Within a few hours of the diagnosis, she lost her sense of smell and taste for food, which have been revealed in studies to be telltale symptoms. Neither one has come back.
“I have a fake smell of smoke from forest fires all around me,” she said. It always got worse around 6 p.m. with fever, burning eyes, headaches, nausea. By nighttime she’d be “so short of breath I couldn’t get out of bed to go to the bathroom, and usually I walk 5 miles a day.”
But by morning she would feel that she was on the mend, until it started up again. Through it all, she was determined not to go to the hospital and did not want intubation.
“For elderly people who are intubated, the mortality rate is high,” she said. “I was not confident that that was how I wanted to die.”
She had the advantage of being able to constantly test herself with a digital thermometer, plus a device that measures the oxygen in the blood and a pulse cuff to measure her blood pressure.
“They let me know where I was on the continuum,” she said. “I prayed that I would be conscious and cognitively clear enough to make a good decision to stay at home until I could not stay at home anymore.”
That came on March 31. Her temperature spiked to 102.1, and the dry cough was so bad she packed up for the hospital. Dave was ready to drive her to UCSF.
“I said, ‘Give me one more hour,’” she recalled, “and it slowly stabilized.”
One of the mysteries is why Dave caught HMPV but it never advanced to COVID-19. He and Kivlahan have joined a UCSF study on couples, one of whom tests positive and the other doesn’t. Chin-Hong said she is a model candidate for a second UCSF study being mounted called LIINC (Long-term Impact of Infection with Novel Coronavirus) being set up at San Francisco General Hospital.
“How nice,” she says, “another club to belong to.”
One of the first studies on survivors was published by the JAMA Network on May 22. Researchers at Hunan Normal University in China tracked 60 adult patients who had recovered from COVID-19 and been released from the hospital. After 14 days of home quarantine, they were tested again. Ten of the 60 still tested positive for up to 24 days after discharge. An earlier study suggested that patients could test positive up to 30 days after recovery.

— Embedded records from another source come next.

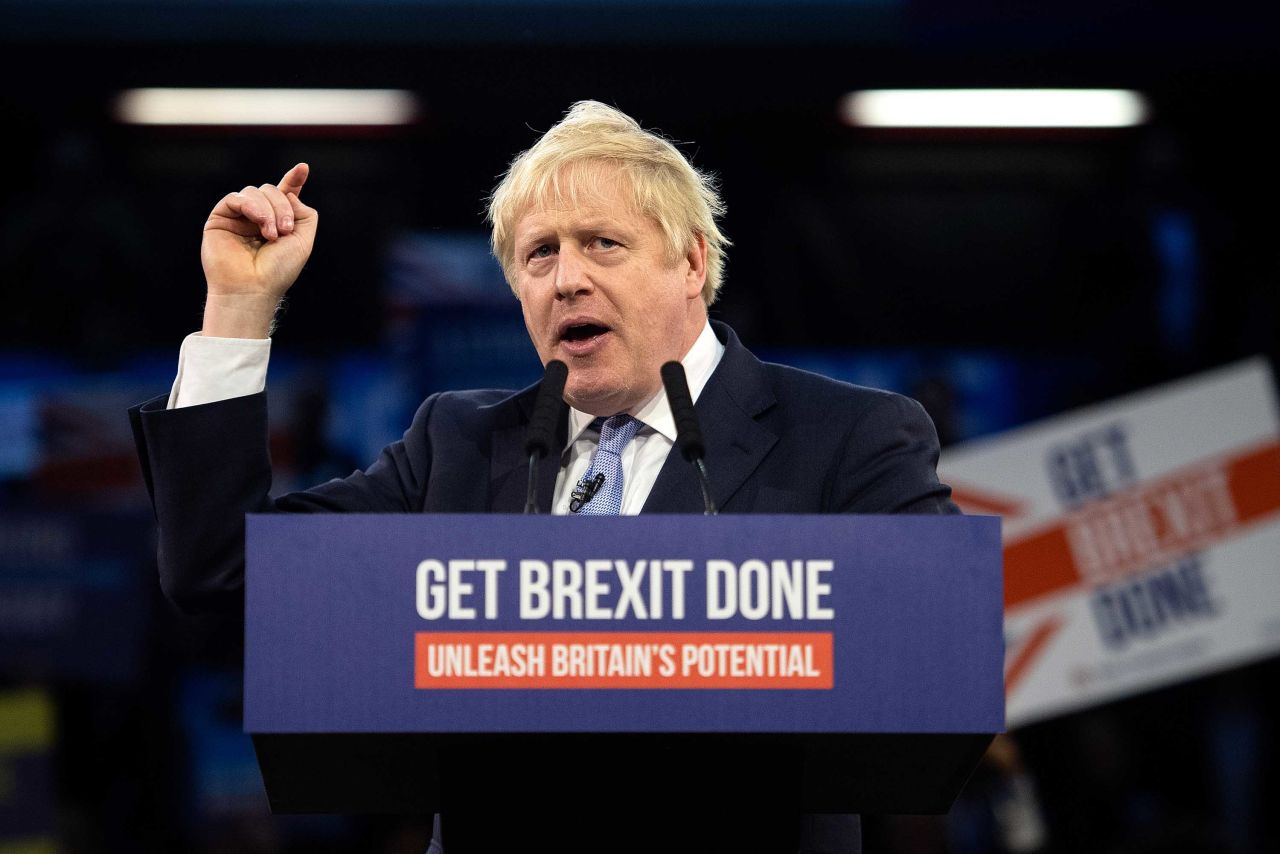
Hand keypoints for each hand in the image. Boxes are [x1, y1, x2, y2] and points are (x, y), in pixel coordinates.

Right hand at [200, 163, 317, 337]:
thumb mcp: (304, 241)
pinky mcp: (220, 218)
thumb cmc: (278, 270)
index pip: (285, 195)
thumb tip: (290, 192)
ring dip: (269, 210)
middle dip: (282, 206)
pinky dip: (252, 206)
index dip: (293, 180)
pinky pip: (236, 198)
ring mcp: (238, 217)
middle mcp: (256, 217)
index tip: (303, 168)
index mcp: (276, 222)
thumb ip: (305, 213)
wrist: (253, 288)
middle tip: (286, 230)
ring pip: (255, 192)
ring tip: (272, 234)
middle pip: (271, 190)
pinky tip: (259, 223)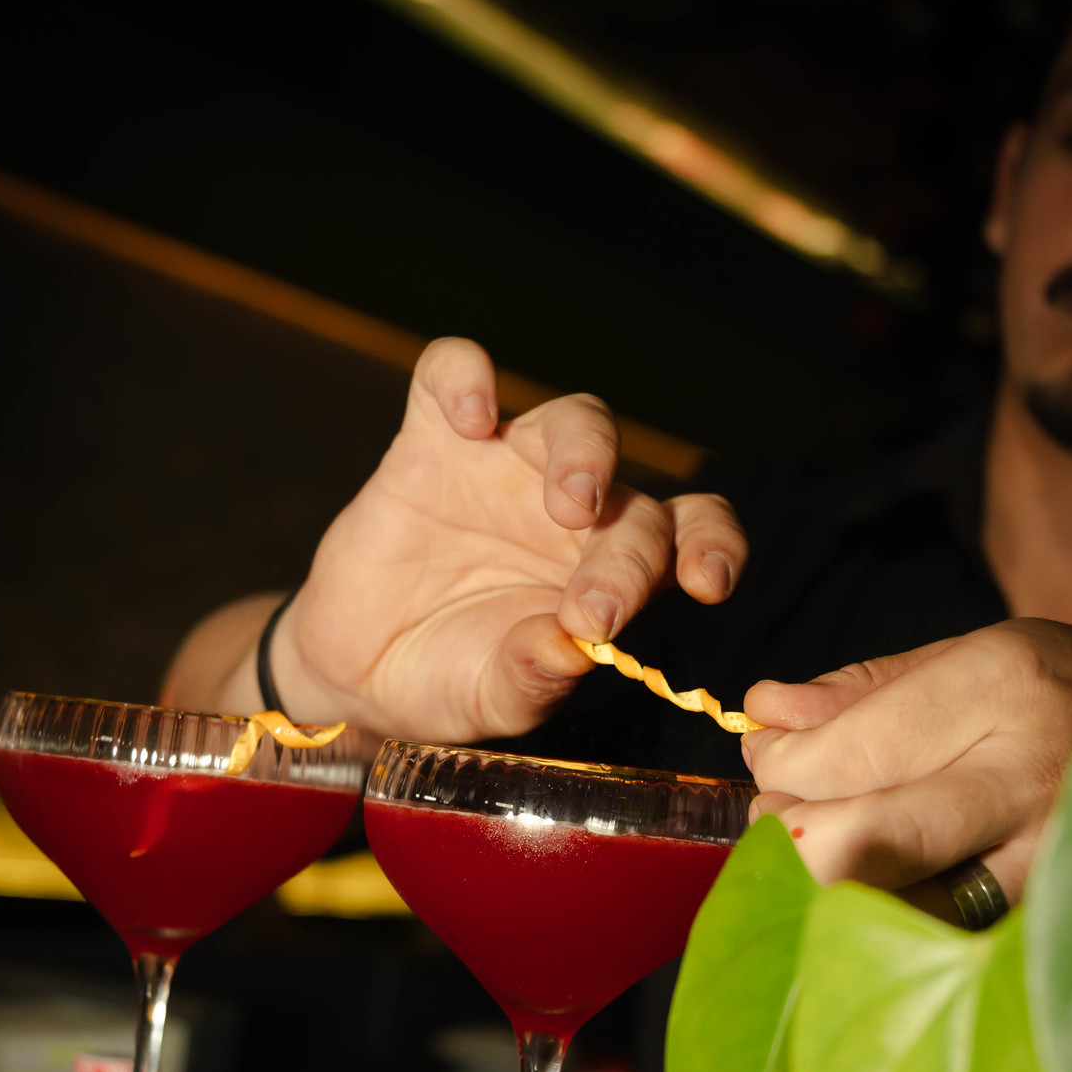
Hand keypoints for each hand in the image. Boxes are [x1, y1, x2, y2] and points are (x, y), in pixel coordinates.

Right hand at [246, 339, 744, 737]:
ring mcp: (507, 467)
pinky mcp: (433, 441)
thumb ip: (533, 677)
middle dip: (628, 553)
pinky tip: (471, 418)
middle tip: (593, 611)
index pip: (689, 534)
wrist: (358, 671)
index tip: (706, 585)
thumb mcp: (494, 698)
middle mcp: (576, 511)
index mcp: (612, 572)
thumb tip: (571, 649)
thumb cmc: (448, 680)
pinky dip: (466, 377)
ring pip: (576, 420)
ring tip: (569, 504)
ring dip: (585, 454)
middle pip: (635, 496)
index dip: (713, 546)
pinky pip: (454, 374)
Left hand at [741, 618, 1071, 903]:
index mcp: (999, 689)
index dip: (782, 767)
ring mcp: (1039, 863)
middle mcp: (1024, 781)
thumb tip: (766, 714)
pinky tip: (867, 890)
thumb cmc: (1049, 696)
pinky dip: (876, 923)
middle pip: (860, 845)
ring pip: (890, 911)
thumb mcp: (964, 658)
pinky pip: (928, 941)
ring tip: (820, 849)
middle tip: (777, 812)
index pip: (848, 756)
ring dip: (825, 890)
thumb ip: (858, 692)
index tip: (767, 758)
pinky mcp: (1036, 920)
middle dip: (788, 836)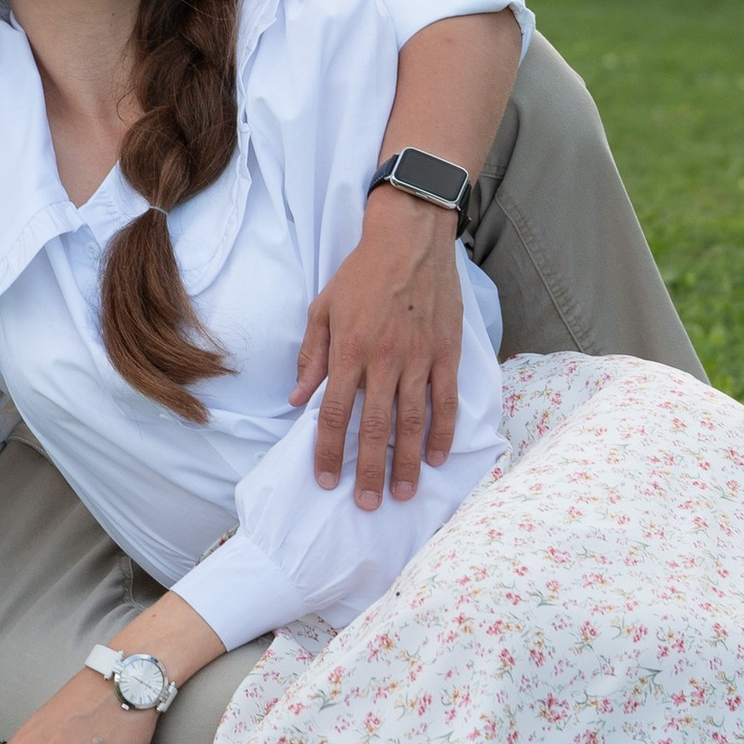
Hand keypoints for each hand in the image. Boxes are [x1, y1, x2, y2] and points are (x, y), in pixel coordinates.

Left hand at [292, 193, 463, 504]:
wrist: (409, 238)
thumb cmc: (360, 273)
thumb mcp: (323, 308)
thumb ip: (312, 356)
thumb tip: (296, 399)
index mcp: (348, 349)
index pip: (335, 413)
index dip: (329, 450)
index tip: (326, 480)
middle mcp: (383, 359)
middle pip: (375, 427)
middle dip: (369, 471)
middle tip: (368, 505)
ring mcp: (418, 358)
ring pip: (412, 422)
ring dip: (407, 463)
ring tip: (403, 494)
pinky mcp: (446, 353)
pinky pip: (446, 400)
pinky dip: (443, 432)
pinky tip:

But all of those patients were symptom-free. Kivlahan still has the lingering dry cough, tightness in her chest and an elevated heart rate. She still has not regained her sense of smell or taste. Saturday will make at least 88 days since she was infected.
“What makes me unusual, and I share this with a small group of people throughout the world, is that my COVID nasal test remains positive this far out from my illness onset,” she said. “Thus we are in limbo — trusting that we are not infectious and that maybe we have antibodies that protect us if exposed ... or maybe not.”